--- KUTIPAN SUMBER ---

Thursday, May 19, 2011

Saga no Gabai Bachan

[No. 259]
Judul : Saga No Gabai Bachan (Nenek Hebat dari Saga)
Penulis : Yosichi Shimada
Koord. Penerjemah : Mikihiro Moriyama
Penerjemah : Indah S. Pratidina
Penerbit : Kansha Books
Cetakan : I, April 2011
Tebal : 245 hlm

“Kebahagiaan itu bukanlah sesuatu yang ditentukan oleh uang. Kebahagiaan itu adalah sesuatu yang ditentukan oleh diri kita sendiri, oleh hati kita.”

Demikianlah kira-kira inti dari buku ini. Buku kecil yang bersahaja ini merupakan kisah nyata dari penggalan kehidupan penulisnya, Akihiro Tokunaga atau kini dikenal dengan nama Yosichi Shimada (61 thn) selama ia tinggal bersama neneknya di kota kecil Saga setelah Hiroshima dijatuhi bom atom oleh sekutu.

Paska pemboman Hiroshima dan Nagasaki perekonomian Jepang hancur , sehingga dampaknya secara langsung juga dirasakan oleh sebagian besar rakyatnya. Hal ini juga dirasakan oleh keluarga Tokunaga, apalagi tak lama setelah Tokunaga lahir ayahnya yang merupakan tulang punggung keluarga meninggal dunia akibat terpapar radiasi bom atom. Karena merasa tak sanggup untuk membesarkan dan menyekolahkan anaknya di Hiroshima maka oleh ibunya Tokunaga dititipkan pada neneknya di kota Saga.

Berbeda dengan Hiroshima yang merupakan sebuah kota besar di Jepang, Saga adalah sebuah kota kecil yang jauh dari keramaian. Kehidupan Tokunaga di Hiroshima memang sulit, kepindahannya ke Saga tidak membuat hidupnya menjadi nyaman, bersama neneknya ia malah harus hidup lebih miskin lagi dibanding ketika ia bersama ibunya di Hiroshima. Secara materi memang Tokunaga menjadi semakin miskin namun sikap hidup, pandangan, dan perilaku neneknya yang bersahaja ternyata membuat hidupnya menjadi kaya akan berbagai pengalaman hidup yang kelak akan membuatnya kaya dan bahagia secara batiniah.

Kehidupan Tokunaga bersama neneknya memang sangat-sangat sederhana bahkan bisa dikatakan sangat miskin. Neneknya hanyalah seorang petugas kebersihan di sebuah universitas di Saga. Jadi untuk memenuhi kebutuhan sehari-harinya nenek Osana hanya mengandalkan gajinya yang kecil dan uang bulanan kiriman anaknya yang pas-pasan.

---

◆ TUGAS PENGERJAAN
A – Terjemahkan kalimat "Neneknya hanyalah seorang petugas kebersihan di sebuah universitas di Saga." dari ulasan buku ke dalam bahasa Inggris.
B – Tuliskan kembali tanpa perubahan bagian ulasan buku mulai dari "Demikianlah kira-kira inti" hingga "atom oleh sekutu.".

--- BAHAN SUMBER ---

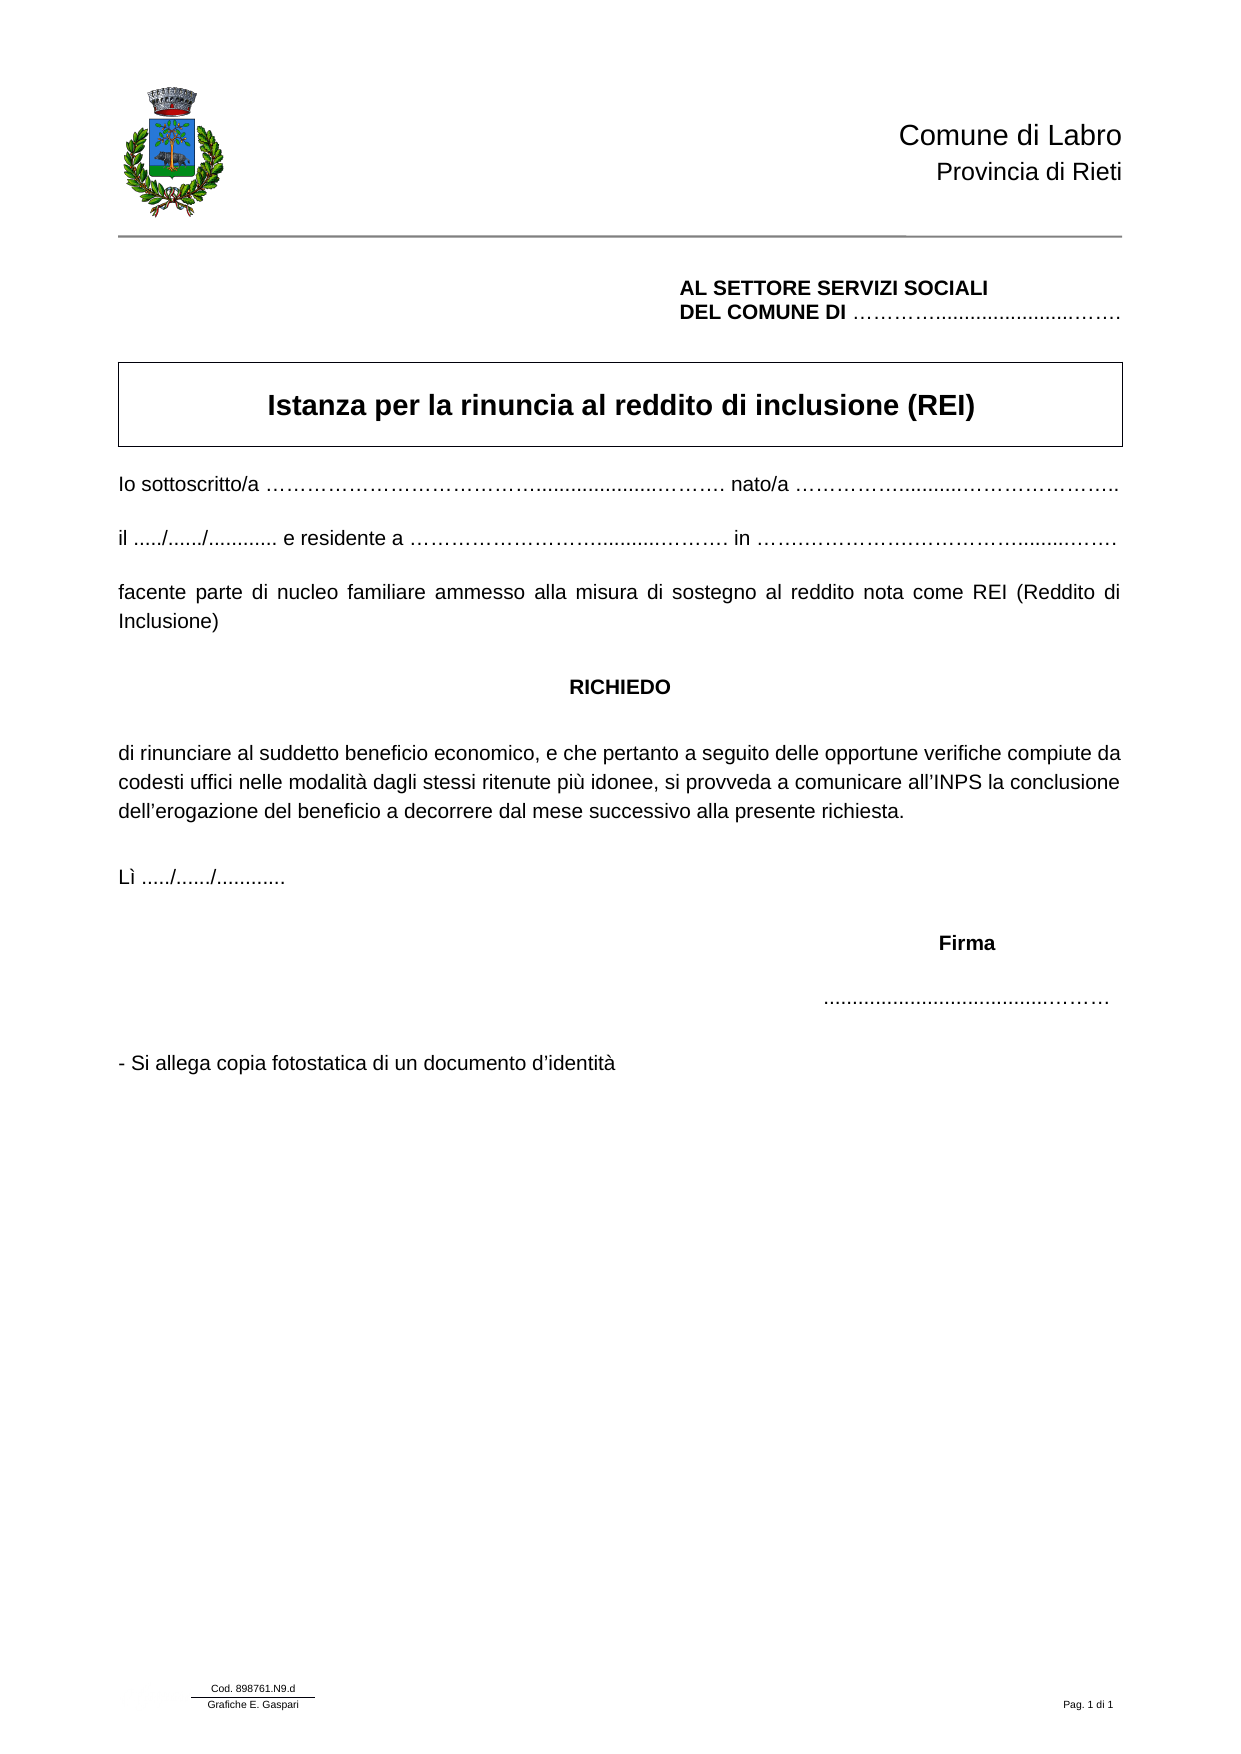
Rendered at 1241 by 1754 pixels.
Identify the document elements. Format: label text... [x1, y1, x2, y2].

---

◆ PEMBAHASAN JAWABAN
A – The grandmother was merely a cleaner at a university in Saga.

B –
Demikianlah kira-kira inti dari buku ini. Buku kecil yang bersahaja ini merupakan kisah nyata dari penggalan kehidupan penulisnya, Akihiro Tokunaga atau kini dikenal dengan nama Yosichi Shimada (61 thn) selama ia tinggal bersama neneknya di kota kecil Saga setelah Hiroshima dijatuhi bom atom oleh sekutu.